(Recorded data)
....................
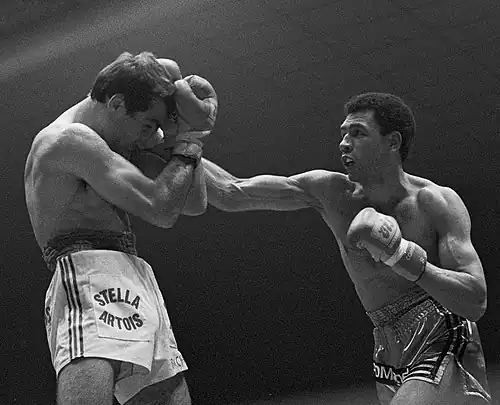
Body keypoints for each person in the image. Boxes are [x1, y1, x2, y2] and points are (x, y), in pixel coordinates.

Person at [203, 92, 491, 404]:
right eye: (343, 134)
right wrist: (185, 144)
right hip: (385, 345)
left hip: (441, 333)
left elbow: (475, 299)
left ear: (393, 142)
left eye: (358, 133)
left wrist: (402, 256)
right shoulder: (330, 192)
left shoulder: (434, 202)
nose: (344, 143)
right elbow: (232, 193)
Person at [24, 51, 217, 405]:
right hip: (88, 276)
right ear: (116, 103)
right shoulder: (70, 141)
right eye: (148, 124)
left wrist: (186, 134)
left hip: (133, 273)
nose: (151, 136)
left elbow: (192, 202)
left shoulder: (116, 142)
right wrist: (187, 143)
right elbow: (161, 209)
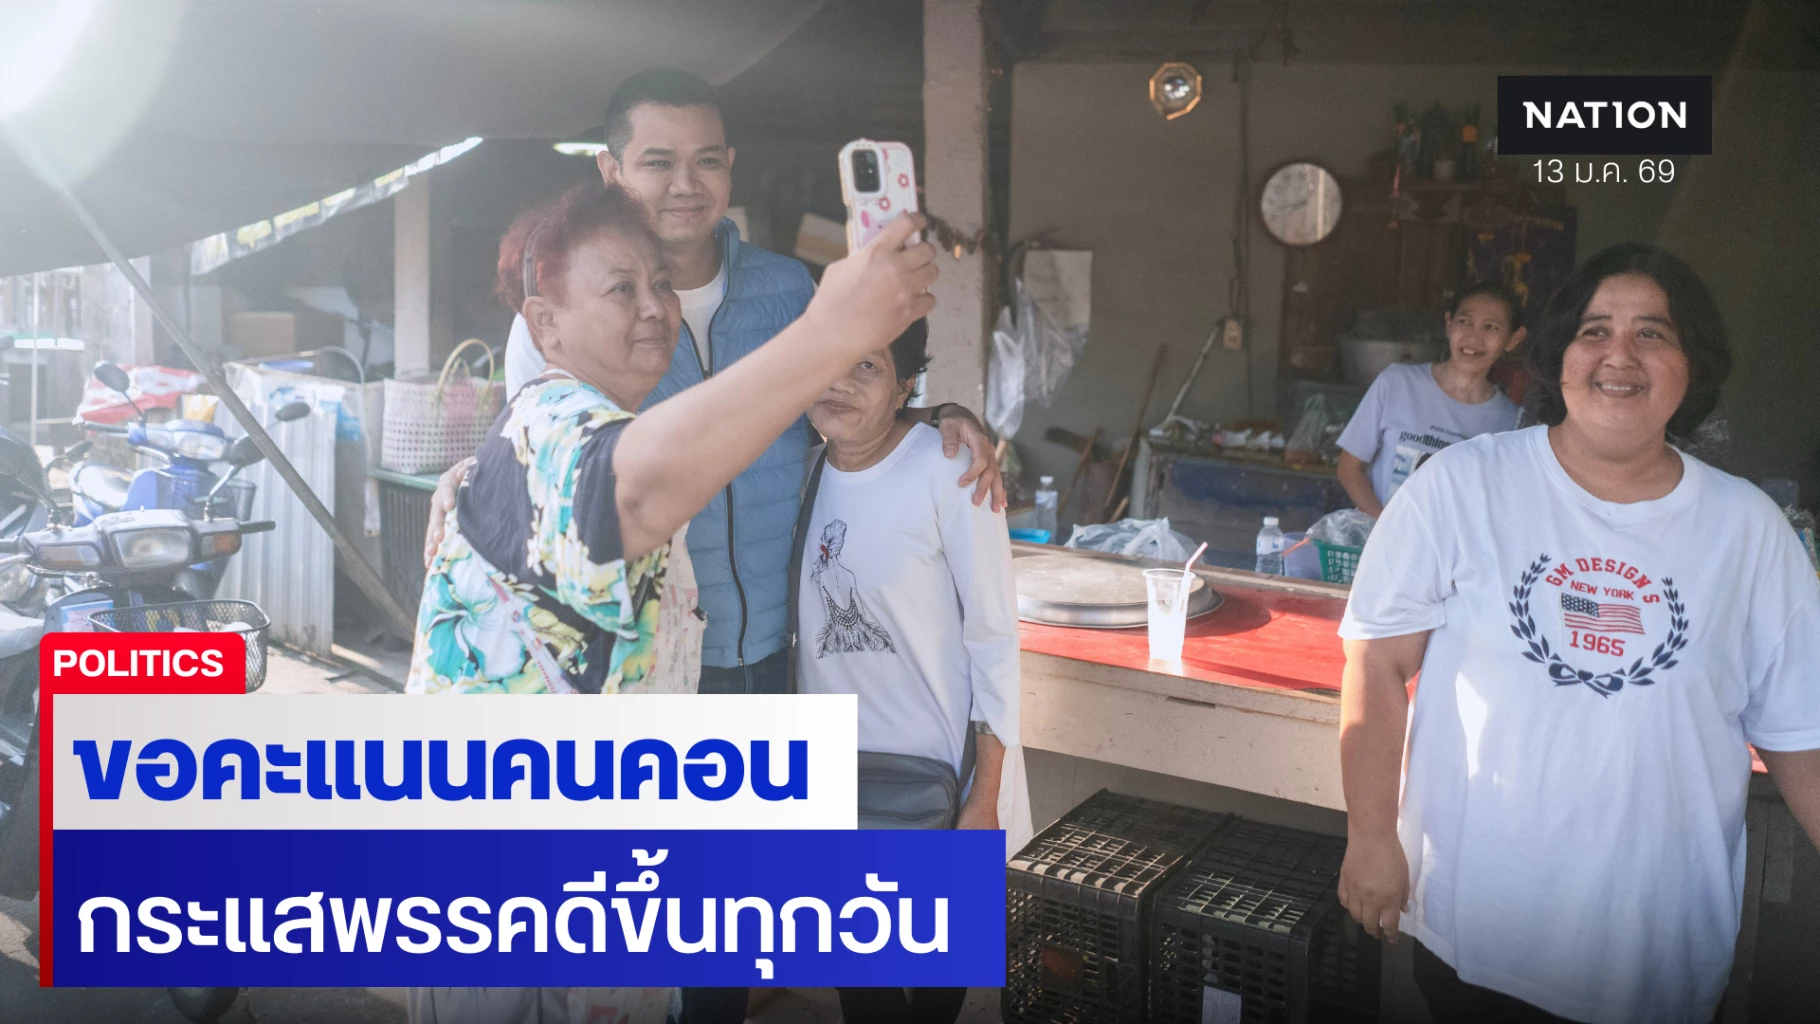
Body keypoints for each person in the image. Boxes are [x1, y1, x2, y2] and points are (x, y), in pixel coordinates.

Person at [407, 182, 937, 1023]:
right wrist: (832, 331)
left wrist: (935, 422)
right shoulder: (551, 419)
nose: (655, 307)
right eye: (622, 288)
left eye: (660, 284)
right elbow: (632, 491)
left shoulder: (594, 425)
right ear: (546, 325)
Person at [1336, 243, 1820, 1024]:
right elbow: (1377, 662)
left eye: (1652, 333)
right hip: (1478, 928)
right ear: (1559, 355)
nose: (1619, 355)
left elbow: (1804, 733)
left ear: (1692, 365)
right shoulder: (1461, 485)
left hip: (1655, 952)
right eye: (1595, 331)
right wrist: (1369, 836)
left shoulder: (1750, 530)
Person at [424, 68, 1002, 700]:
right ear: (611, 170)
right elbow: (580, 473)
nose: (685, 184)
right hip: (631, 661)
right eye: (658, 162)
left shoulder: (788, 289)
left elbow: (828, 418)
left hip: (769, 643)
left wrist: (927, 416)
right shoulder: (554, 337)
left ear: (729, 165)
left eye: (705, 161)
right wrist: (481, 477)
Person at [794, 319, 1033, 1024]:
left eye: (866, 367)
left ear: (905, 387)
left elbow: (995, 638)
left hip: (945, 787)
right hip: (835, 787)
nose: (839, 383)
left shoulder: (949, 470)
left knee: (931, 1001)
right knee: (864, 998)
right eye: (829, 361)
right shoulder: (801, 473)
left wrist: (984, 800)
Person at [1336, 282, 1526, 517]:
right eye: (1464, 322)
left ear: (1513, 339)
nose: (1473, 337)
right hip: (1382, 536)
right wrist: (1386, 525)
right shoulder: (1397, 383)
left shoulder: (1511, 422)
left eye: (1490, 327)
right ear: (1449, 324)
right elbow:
....................
— Work item —
Reproduce exactly the line containing "left wrist: (927, 416)" and every line after it through the end of the records above, and nothing else.

— Reply —
left wrist: (927, 416)
right shoulder: (554, 337)
left ear: (729, 165)
left eye: (705, 161)
right wrist: (481, 477)
Person at [794, 319, 1033, 1024]:
left eye: (866, 367)
left ear: (905, 387)
left elbow: (995, 638)
left hip: (945, 787)
right hip: (835, 787)
nose: (839, 383)
left shoulder: (949, 470)
left knee: (931, 1001)
right knee: (864, 998)
right eye: (829, 361)
right shoulder: (801, 473)
left wrist: (984, 800)
Person at [1336, 282, 1526, 517]:
right eye: (1464, 322)
left ear: (1513, 339)
nose: (1473, 337)
right hip: (1382, 536)
right wrist: (1386, 525)
right shoulder: (1397, 383)
left shoulder: (1511, 422)
left eye: (1490, 327)
right ear: (1449, 324)
right elbow:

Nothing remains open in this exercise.